- Supplied material
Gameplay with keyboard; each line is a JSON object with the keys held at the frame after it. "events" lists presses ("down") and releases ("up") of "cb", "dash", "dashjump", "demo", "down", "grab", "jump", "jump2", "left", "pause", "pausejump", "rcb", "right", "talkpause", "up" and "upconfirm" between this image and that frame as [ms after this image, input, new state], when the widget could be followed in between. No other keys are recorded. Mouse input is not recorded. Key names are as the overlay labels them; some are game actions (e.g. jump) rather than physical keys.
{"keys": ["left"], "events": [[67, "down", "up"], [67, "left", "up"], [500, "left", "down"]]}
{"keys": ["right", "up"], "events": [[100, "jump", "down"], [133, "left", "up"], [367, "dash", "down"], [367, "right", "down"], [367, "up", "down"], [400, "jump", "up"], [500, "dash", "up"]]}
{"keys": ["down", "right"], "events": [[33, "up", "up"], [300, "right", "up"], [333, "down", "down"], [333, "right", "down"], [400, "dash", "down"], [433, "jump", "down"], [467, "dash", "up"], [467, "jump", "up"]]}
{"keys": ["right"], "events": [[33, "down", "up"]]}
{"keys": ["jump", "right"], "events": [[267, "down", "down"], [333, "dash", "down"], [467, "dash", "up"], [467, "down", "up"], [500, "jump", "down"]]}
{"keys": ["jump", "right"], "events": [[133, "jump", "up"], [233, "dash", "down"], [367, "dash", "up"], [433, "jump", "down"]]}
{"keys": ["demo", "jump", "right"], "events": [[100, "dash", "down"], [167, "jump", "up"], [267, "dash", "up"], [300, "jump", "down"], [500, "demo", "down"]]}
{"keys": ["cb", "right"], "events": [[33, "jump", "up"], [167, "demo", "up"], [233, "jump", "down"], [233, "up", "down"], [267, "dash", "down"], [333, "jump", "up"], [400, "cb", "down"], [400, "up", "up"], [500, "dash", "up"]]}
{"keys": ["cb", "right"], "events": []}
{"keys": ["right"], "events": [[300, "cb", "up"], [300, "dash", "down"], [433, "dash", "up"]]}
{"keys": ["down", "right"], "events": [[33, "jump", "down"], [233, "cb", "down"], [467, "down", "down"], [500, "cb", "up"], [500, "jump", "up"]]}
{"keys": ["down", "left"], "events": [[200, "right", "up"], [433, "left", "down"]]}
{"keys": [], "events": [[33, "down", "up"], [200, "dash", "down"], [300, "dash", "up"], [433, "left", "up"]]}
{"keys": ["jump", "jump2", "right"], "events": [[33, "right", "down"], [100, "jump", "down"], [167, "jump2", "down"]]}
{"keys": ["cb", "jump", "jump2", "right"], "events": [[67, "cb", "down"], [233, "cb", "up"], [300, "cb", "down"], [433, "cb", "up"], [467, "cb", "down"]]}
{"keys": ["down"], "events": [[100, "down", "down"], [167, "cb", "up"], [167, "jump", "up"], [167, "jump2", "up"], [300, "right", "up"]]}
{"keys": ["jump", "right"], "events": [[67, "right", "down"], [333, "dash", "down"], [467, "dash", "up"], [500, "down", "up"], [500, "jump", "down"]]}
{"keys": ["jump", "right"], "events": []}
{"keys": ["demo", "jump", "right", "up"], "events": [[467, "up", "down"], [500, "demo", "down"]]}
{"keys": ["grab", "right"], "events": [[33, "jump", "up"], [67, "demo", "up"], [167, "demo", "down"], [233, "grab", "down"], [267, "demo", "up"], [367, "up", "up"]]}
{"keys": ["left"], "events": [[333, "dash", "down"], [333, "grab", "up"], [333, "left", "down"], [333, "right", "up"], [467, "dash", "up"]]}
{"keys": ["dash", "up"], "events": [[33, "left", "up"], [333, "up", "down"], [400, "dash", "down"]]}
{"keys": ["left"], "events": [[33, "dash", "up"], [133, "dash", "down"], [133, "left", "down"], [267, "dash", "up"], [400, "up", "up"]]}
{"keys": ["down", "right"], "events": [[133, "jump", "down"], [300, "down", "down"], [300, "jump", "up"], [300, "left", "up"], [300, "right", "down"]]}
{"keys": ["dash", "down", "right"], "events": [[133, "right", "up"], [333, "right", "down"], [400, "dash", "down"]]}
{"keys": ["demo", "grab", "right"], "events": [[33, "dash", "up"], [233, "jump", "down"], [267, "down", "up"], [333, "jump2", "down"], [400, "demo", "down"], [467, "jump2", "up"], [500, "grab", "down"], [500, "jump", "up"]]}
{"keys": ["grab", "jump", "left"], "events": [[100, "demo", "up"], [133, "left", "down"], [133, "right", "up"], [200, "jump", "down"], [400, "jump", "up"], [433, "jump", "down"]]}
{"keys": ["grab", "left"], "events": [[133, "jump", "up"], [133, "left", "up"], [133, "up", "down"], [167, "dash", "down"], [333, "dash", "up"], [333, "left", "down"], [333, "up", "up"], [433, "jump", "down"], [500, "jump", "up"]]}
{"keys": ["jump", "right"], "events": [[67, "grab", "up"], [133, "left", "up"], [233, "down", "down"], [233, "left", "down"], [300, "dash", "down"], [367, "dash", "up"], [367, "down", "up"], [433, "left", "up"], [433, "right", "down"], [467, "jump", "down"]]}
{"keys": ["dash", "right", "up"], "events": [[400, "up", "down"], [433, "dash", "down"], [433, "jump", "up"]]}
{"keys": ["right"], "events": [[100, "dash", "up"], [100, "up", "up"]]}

- What is expected
From the records above, copy each line that contains the word "grab".

- Expected answer
Gameplay with keyboard; each line is a JSON object with the keys held at the frame after it. "events" lists presses ("down") and releases ("up") of "cb", "dash", "dashjump", "demo", "down", "grab", "jump", "jump2", "left", "pause", "pausejump", "rcb", "right", "talkpause", "up" and "upconfirm" between this image and that frame as [ms after this image, input, new state], when the widget could be followed in between. No other keys are recorded. Mouse input is not recorded. Key names are as the overlay labels them; some are game actions (e.g. jump) rather than physical keys.
{"keys": ["grab", "right"], "events": [[33, "jump", "up"], [67, "demo", "up"], [167, "demo", "down"], [233, "grab", "down"], [267, "demo", "up"], [367, "up", "up"]]}
{"keys": ["left"], "events": [[333, "dash", "down"], [333, "grab", "up"], [333, "left", "down"], [333, "right", "up"], [467, "dash", "up"]]}
{"keys": ["demo", "grab", "right"], "events": [[33, "dash", "up"], [233, "jump", "down"], [267, "down", "up"], [333, "jump2", "down"], [400, "demo", "down"], [467, "jump2", "up"], [500, "grab", "down"], [500, "jump", "up"]]}
{"keys": ["grab", "jump", "left"], "events": [[100, "demo", "up"], [133, "left", "down"], [133, "right", "up"], [200, "jump", "down"], [400, "jump", "up"], [433, "jump", "down"]]}
{"keys": ["grab", "left"], "events": [[133, "jump", "up"], [133, "left", "up"], [133, "up", "down"], [167, "dash", "down"], [333, "dash", "up"], [333, "left", "down"], [333, "up", "up"], [433, "jump", "down"], [500, "jump", "up"]]}
{"keys": ["jump", "right"], "events": [[67, "grab", "up"], [133, "left", "up"], [233, "down", "down"], [233, "left", "down"], [300, "dash", "down"], [367, "dash", "up"], [367, "down", "up"], [433, "left", "up"], [433, "right", "down"], [467, "jump", "down"]]}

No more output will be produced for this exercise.